Grand prix racing isn’t supposed to produce certainties. The laws that govern this most sophisticated of sports are framed to promote such variability in driver-team-powerplant-chassis combinations that predictability is a small risk.
Yet this year, it hasn’t worked. Those who predicted serial wins for Mercedes’ powerplants have been right seven times out of eight, and even the recent Canadian win for Red Bull’s (Renault-powered) Daniel Ricciardo was achieved because one Mercedes driver’s brakes failed and the other’s engine had an unprecedented power loss.
Powerplant performance has been this year’s big differentiator. The availability of Mercedes power is the reason why previously underachieving Williams made life so hard for Ferrari and Red Bull last time out. Under such circumstances, who’d bet against another Merc-powered victory this weekend in Britain?
At Brixworth, 20 miles north of Silverstone, where Mercedes race engines have been created since 1993, such thoughts are heresy. The 400 inmates of HPP (for High Performance Powertrains) don’t think such things, let alone voice them. Past wins are good, but future success is the issue, and it must be earned.
So says Andy Cowell, the calm-voiced, white-shirted head of engine development at Brixworth who meets us in the foyer of his well ordered complex, surrounded by wide lawns and reeking of superior organisation. Cowell’s main job is to produce five powerplants for each of this season’s Mercedes-powered F1 drivers: two each from Mercedes, McLaren, Williams and Force India. That’s 40 powerplants, plus spares and repairs.
For Cowell & Co, glib assumptions are for other people. “This is a high-risk business,” he asserts. “You can test, but you won’t know where you stand until you go racing. Even when things are mostly going well, all you can see are your weaknesses. At the first race in Melbourne, the negatives associated with Lewis’s retirement were greater than the positives of Nico’s win – and that’s how it should be. Overconfidence always lands you in trouble.”
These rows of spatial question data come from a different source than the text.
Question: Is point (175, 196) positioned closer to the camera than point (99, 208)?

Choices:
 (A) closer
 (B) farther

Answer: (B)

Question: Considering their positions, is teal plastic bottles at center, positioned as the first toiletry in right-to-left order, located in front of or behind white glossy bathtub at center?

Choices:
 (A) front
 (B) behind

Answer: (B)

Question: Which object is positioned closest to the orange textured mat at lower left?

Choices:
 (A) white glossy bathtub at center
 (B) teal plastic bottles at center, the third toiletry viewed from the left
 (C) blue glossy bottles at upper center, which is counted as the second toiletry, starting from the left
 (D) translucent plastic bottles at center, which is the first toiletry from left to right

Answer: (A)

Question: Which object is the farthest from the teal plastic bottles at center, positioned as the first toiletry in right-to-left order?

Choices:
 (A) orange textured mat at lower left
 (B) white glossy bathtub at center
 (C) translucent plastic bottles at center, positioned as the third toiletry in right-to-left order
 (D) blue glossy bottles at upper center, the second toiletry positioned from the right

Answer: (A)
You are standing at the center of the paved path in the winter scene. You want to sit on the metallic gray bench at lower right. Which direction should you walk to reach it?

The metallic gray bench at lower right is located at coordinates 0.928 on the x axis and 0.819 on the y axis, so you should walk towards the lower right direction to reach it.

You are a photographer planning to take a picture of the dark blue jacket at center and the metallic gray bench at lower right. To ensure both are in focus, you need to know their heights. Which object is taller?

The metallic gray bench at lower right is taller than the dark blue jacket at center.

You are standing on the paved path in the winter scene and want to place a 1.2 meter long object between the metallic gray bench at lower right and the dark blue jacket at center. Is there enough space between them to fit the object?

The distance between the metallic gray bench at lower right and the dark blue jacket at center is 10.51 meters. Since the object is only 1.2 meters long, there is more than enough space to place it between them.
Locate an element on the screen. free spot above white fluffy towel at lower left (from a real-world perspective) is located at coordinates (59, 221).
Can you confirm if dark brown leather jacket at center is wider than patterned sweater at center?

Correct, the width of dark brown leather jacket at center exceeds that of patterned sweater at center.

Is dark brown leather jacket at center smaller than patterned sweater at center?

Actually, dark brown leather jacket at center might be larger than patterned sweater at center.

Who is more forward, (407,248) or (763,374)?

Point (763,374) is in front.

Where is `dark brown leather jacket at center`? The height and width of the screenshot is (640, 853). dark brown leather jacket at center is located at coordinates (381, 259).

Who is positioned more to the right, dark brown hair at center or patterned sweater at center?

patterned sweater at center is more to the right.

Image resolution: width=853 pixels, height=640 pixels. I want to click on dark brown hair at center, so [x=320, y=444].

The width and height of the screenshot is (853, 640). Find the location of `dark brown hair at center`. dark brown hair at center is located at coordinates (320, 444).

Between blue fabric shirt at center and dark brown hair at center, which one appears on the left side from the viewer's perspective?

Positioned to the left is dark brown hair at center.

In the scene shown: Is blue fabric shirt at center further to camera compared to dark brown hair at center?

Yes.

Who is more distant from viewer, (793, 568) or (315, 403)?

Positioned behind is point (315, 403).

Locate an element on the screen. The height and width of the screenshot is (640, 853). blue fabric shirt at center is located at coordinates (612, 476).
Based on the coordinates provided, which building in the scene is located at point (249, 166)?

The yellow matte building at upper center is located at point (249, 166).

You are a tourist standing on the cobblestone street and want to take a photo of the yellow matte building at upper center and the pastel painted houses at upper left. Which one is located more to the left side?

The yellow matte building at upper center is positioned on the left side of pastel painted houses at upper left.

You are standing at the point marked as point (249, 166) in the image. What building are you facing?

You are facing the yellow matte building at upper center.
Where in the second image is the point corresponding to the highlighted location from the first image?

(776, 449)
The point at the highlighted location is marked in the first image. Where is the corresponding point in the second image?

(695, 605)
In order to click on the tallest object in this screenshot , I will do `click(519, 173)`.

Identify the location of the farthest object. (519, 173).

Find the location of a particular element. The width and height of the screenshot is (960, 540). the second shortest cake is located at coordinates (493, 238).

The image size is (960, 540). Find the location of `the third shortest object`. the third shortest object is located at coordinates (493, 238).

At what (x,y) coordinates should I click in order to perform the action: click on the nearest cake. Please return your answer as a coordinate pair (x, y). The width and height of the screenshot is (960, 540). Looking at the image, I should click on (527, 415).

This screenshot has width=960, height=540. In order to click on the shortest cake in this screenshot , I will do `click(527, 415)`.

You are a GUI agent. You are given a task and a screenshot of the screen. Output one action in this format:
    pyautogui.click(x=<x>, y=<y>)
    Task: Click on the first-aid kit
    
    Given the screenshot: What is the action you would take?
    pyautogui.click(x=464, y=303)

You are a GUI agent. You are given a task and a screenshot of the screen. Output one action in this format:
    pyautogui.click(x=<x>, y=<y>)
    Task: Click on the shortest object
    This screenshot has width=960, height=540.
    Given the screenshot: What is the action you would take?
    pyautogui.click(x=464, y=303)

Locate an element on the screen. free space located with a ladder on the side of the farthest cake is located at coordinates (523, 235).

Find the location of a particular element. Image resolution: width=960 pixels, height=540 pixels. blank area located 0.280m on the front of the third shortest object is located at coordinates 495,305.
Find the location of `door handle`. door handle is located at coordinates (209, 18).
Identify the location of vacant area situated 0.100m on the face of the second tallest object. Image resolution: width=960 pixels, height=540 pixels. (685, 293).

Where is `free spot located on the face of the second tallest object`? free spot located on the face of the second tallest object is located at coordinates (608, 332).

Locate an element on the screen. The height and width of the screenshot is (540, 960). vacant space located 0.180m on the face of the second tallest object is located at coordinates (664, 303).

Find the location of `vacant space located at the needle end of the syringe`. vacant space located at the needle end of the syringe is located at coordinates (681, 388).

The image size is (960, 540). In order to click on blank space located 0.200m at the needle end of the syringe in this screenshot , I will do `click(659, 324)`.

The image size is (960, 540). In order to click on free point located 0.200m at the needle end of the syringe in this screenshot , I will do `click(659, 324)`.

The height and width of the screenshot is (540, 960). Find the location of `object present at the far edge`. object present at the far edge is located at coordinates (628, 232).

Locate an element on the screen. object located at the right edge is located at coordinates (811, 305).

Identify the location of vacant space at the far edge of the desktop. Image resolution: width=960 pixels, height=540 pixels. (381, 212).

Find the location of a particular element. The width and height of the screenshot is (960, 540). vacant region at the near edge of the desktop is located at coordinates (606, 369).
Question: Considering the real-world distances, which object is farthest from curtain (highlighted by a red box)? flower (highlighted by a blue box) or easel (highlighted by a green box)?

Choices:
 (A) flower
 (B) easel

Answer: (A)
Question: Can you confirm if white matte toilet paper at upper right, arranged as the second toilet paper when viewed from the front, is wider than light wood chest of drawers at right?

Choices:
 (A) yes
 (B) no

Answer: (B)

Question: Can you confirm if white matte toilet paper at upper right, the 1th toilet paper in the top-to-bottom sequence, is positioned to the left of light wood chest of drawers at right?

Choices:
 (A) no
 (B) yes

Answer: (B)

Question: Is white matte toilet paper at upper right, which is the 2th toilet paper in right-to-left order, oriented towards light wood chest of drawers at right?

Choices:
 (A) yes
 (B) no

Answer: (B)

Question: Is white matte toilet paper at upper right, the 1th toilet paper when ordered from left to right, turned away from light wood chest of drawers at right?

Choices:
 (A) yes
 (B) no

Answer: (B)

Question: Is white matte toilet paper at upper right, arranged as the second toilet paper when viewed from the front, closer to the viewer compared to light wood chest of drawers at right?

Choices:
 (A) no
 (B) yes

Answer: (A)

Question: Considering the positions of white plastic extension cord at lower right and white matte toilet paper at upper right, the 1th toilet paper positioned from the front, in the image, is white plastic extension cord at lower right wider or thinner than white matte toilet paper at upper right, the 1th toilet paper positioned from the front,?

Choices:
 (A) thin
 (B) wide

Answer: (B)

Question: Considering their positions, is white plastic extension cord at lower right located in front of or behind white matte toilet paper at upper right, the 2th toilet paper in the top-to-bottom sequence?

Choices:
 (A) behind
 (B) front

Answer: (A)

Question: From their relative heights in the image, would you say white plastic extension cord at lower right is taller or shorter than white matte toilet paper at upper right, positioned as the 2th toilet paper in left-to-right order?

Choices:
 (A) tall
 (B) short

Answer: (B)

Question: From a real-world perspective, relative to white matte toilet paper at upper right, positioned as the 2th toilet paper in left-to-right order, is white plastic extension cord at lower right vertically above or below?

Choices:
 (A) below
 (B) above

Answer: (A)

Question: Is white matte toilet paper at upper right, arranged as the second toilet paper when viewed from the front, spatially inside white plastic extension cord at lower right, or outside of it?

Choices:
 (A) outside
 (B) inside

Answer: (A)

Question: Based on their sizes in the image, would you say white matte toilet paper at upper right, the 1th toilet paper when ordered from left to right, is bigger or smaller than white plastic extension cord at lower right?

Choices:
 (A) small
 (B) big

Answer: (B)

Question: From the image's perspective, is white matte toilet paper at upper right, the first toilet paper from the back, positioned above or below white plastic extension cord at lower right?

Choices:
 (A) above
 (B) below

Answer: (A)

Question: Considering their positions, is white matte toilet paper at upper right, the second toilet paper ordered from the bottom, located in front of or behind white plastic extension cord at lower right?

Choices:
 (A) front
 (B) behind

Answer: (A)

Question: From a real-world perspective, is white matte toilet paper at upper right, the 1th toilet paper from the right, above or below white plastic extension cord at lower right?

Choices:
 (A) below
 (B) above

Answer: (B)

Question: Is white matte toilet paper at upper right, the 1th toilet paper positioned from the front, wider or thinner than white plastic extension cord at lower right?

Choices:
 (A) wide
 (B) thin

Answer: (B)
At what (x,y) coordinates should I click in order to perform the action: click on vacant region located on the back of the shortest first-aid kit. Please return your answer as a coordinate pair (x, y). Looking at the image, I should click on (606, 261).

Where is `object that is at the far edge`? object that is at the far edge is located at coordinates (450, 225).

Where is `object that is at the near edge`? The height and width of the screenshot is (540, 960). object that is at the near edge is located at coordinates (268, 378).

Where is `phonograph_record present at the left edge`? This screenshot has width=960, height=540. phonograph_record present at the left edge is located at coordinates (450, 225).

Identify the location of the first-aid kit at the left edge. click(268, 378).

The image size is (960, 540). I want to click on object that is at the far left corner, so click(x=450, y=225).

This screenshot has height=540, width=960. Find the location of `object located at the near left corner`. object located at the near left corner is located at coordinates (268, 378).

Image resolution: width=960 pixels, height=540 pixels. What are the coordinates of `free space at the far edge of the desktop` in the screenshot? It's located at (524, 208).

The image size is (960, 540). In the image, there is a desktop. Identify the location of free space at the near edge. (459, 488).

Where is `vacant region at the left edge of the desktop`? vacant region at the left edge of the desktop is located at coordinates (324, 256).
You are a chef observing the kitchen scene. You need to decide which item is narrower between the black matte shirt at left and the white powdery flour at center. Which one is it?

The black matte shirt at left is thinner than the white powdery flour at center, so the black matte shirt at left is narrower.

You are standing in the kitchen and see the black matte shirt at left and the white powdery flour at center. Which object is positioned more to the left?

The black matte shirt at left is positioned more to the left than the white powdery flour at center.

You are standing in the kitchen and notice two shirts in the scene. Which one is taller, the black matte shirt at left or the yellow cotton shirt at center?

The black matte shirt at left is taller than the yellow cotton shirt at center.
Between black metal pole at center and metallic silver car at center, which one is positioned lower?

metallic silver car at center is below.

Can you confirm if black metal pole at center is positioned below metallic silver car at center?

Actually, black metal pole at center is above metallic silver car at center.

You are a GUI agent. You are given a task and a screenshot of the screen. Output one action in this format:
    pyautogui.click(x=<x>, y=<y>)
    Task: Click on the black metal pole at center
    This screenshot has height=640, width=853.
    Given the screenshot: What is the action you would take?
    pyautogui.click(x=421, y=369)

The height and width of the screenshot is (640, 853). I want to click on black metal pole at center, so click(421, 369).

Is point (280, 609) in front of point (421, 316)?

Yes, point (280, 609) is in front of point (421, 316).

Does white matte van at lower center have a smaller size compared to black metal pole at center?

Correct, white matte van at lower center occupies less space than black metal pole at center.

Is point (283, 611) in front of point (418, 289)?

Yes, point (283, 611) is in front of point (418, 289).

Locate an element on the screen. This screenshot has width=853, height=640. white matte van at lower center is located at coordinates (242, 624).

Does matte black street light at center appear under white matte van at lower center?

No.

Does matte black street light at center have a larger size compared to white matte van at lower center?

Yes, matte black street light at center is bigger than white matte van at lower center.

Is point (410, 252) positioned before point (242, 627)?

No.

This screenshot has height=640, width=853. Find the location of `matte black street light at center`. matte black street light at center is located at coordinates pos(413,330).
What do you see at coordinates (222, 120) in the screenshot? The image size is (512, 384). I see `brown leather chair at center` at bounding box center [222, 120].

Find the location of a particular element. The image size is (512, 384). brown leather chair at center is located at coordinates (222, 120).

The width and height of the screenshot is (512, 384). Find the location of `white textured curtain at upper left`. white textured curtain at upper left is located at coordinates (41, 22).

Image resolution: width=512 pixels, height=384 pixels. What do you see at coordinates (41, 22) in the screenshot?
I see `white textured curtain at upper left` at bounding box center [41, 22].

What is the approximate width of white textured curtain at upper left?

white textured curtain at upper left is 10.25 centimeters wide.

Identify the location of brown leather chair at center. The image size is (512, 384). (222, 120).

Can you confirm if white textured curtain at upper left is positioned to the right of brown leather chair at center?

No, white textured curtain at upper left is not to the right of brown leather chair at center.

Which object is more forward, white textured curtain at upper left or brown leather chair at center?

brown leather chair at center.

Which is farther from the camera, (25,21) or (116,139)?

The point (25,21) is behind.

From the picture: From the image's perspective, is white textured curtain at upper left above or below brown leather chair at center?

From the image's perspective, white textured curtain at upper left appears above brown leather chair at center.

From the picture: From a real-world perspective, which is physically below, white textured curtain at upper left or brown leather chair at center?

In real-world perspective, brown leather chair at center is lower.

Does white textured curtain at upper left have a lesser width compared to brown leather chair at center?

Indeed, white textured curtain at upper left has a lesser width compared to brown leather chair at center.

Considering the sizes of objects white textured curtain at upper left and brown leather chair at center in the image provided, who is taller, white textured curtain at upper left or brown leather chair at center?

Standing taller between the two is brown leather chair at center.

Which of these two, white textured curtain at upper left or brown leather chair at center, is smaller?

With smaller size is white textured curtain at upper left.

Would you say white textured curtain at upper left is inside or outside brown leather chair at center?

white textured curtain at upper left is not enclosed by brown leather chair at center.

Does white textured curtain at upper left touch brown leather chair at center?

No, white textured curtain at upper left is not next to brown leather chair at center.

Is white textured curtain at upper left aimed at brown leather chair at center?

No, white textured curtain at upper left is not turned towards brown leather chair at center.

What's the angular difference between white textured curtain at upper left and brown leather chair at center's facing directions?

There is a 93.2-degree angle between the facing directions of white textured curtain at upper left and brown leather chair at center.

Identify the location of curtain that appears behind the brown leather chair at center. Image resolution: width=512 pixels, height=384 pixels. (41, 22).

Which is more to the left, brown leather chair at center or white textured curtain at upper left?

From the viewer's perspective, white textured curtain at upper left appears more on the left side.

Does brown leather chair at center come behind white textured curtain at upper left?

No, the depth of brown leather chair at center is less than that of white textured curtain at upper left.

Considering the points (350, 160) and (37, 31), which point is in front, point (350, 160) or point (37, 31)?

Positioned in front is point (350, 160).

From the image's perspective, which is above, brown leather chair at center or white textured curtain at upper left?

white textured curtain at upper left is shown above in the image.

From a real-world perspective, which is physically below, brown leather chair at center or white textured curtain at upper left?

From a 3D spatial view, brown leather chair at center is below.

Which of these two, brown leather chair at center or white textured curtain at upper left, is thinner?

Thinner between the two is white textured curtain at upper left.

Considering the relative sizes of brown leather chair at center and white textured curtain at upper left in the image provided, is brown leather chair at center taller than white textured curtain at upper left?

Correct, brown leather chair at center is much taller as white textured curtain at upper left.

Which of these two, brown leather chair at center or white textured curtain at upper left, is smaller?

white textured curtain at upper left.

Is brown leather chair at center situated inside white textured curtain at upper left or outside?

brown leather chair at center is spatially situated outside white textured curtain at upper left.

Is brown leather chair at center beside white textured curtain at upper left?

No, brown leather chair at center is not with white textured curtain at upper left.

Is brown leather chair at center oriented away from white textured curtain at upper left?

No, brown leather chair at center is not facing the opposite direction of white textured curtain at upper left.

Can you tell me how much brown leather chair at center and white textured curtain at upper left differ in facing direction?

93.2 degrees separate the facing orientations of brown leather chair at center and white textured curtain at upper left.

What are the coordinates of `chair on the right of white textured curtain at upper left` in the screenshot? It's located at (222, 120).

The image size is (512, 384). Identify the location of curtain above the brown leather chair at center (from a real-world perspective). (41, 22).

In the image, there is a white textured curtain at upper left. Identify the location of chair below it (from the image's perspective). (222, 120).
People like Cowell deal in horsepower, but they’re engine people no longer. Today’s term is ‘power units’, mainly because a 2014 F1 car is powered from three sources: a 1.6-litre turbocharged petrol V6, an electric motor-generator that collects braking energy and deploys it to boost acceleration, and another that both collects energy from the V6’s rotating turbocharger and deploys it to keep the turbocharger’s compressor rotating, to cut throttle lag.
Today’s F1 driver has 740-750bhp to deploy, about 160bhp of which is electric. He can use his Energy Recovery System button for roughly 30 seconds per lap, much more than before, and whereas recovered energy last year contributed 0.3-0.4sec to a fast lap, this year it’s three to four seconds. Recovered energy makes a 10 times greater contribution – which is as well because the cars carry only 100kg of fuel, a third less than previously. Such huge changes have introduced many technical hurdles, yet no one complains.